En effet, dans les quartiers, avec cette crise économique qui a réduit beaucoup de pères de familles au chômage, le phénomène des vendeuses de sandwich et autres bouillies de mil (fondé) pour le dîner prolifère. Les familles n’assurent les dîners que pour les enfants , les adultes eux doivent se débrouiller.

Ces manifestations sont donc une aubaine pour toutes ces populations vivant dans la précarité et besogneuses. On ne doit pas s’étonner de ces pillages des magasins surtout dans les rayons alimentation. Pourtant des pères de familles très à cheval sur la loi islamique ont demandé, à leurs enfants, venus avec des produits alimentaires piqués dans les magasins pillés, de les retourner parce que Haram (impropre ) à la consommation pour un bon musulman.

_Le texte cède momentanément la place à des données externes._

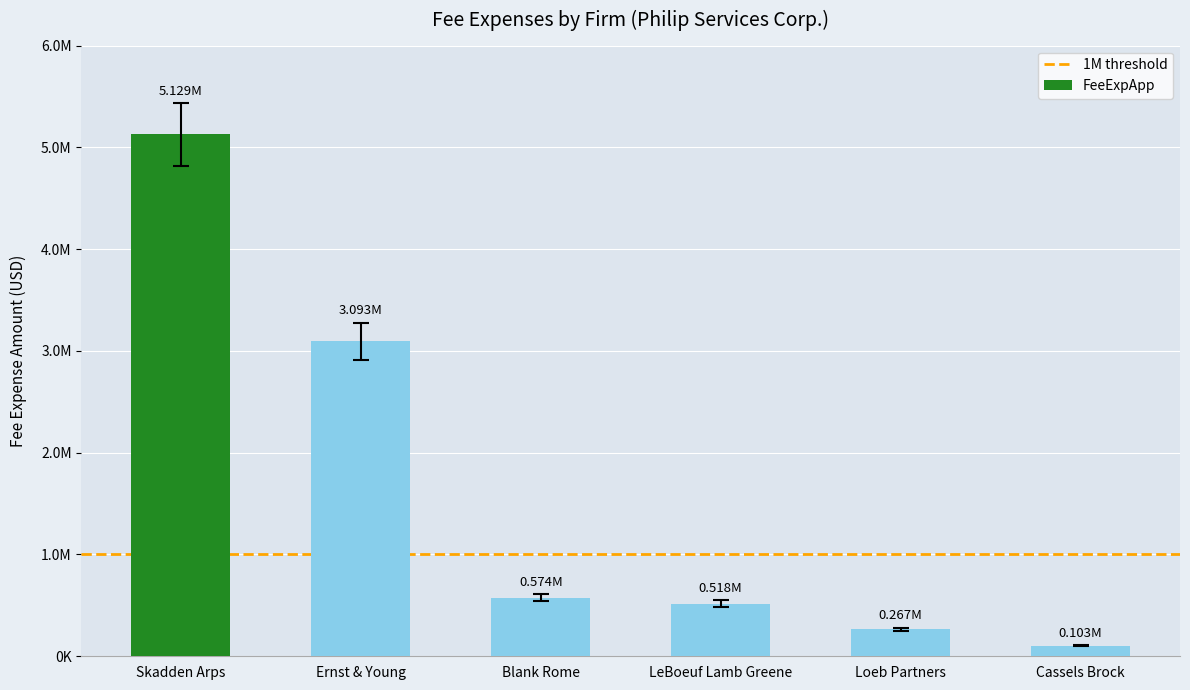

What is the label of the 3rd bar from the left?

Blank Rome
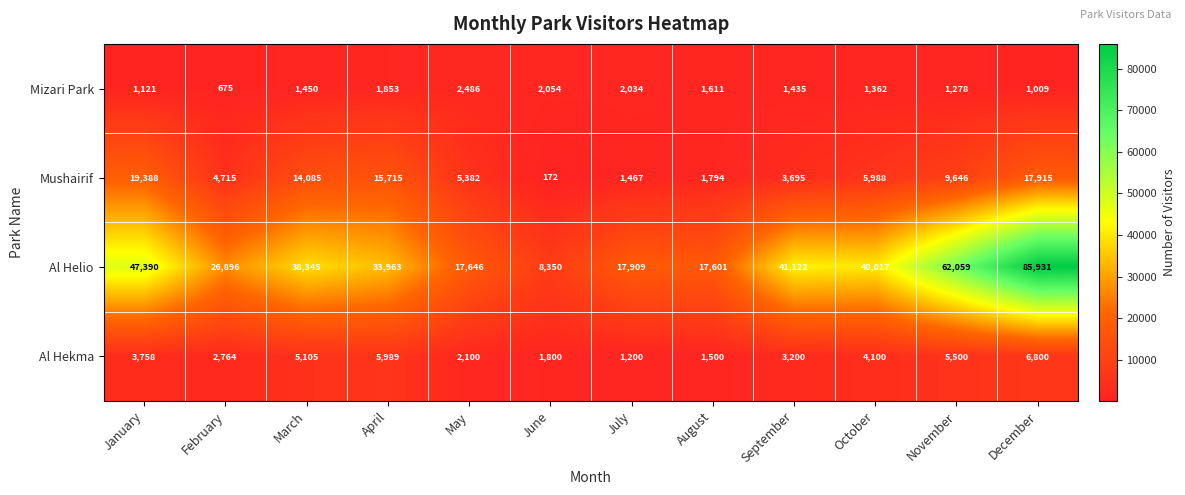

True or false: Al Hekma has a value of 8858 at March.

False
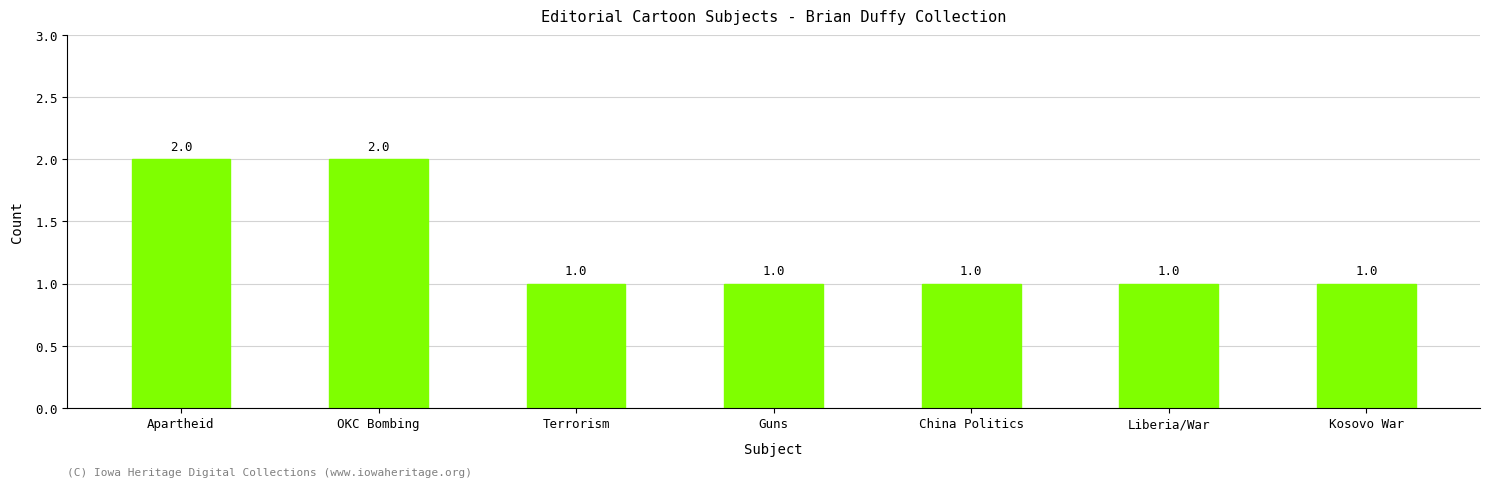

Is it true that the value at Liberia/War is 1?

True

Parole d’un sage à saluer en direction d’une jeunesse en perte de valeurs et surtout, de repère, par ces temps qui courent.

La société civile !? sénégalaise qui devait servir de médiatrice entre l’Etat et les politiciens s’est auto disqualifiée en prenant part volontairement à un rassemblement mixte entre partis politiques et d’autres organisations qui sont supposées être équidistantes de ces formations politiques.En effet, une société civile qui veut être crédible doit se démarquer des politiciens et donner son point de vue dans la marche de la Nation sans parti pris.

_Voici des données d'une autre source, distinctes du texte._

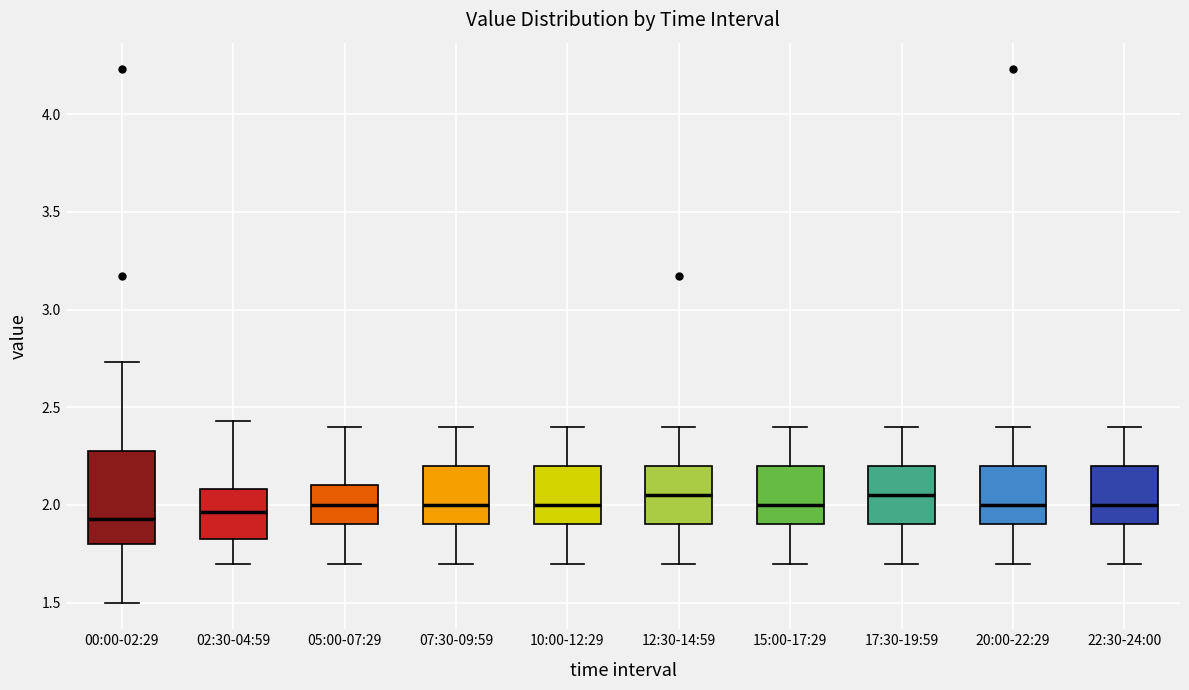

Which box is the tallest, from its lower edge to its upper edge?

00:00-02:29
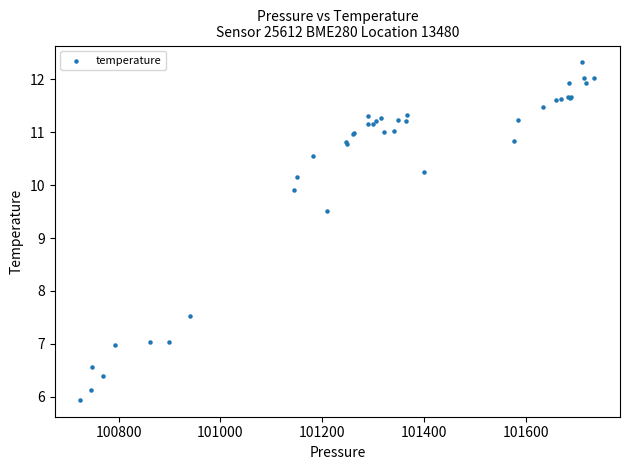

What Y value in the scatter plot is closest to 9?

9.5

En France, les gilets jaunes, dans un élan citoyen, ont revendiqué pendant de longs mois, dans tout le pays, des manquements du gouvernement d’Emmanuel Macron dans les difficultés que rencontrent les français. Les partis politiques ont tenté d’infiltrer leur mouvement mais les organisateurs les ont chassés comme des malpropres et des opportunistes qui voulaient récupérer leur lutte. C’est cela un mouvement citoyen responsable.

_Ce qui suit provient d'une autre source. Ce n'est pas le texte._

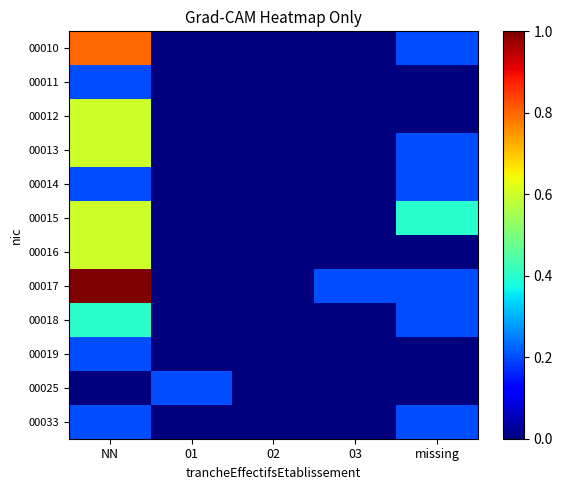

At which category is the sum across all series the highest?

NN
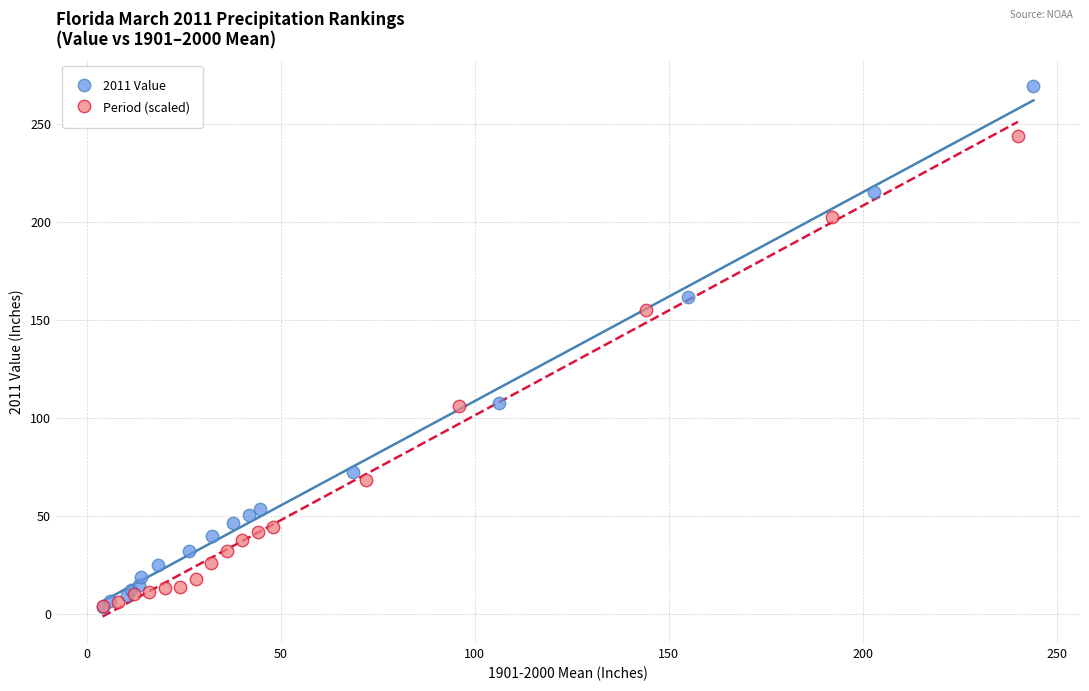

Which series contains the highest Y value?

2011 Value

Notre société civile!? sénégalaise, quant à elle, semble confirmer ceux qui les traitent de politiciens encagoulés. Ce qu’ils ne peuvent plus réfuter dès l’instant que leurs différentes organisations s’associent ouvertement à travers des Communiqués des manifestations de politiciens qui sont dans leur rôle d’opposants. A moins qu’on puisse parler de bonnet….Blanc et …Blanc bonnet en ce qui concerne les acteurs politiques et ceux de la Société Civile.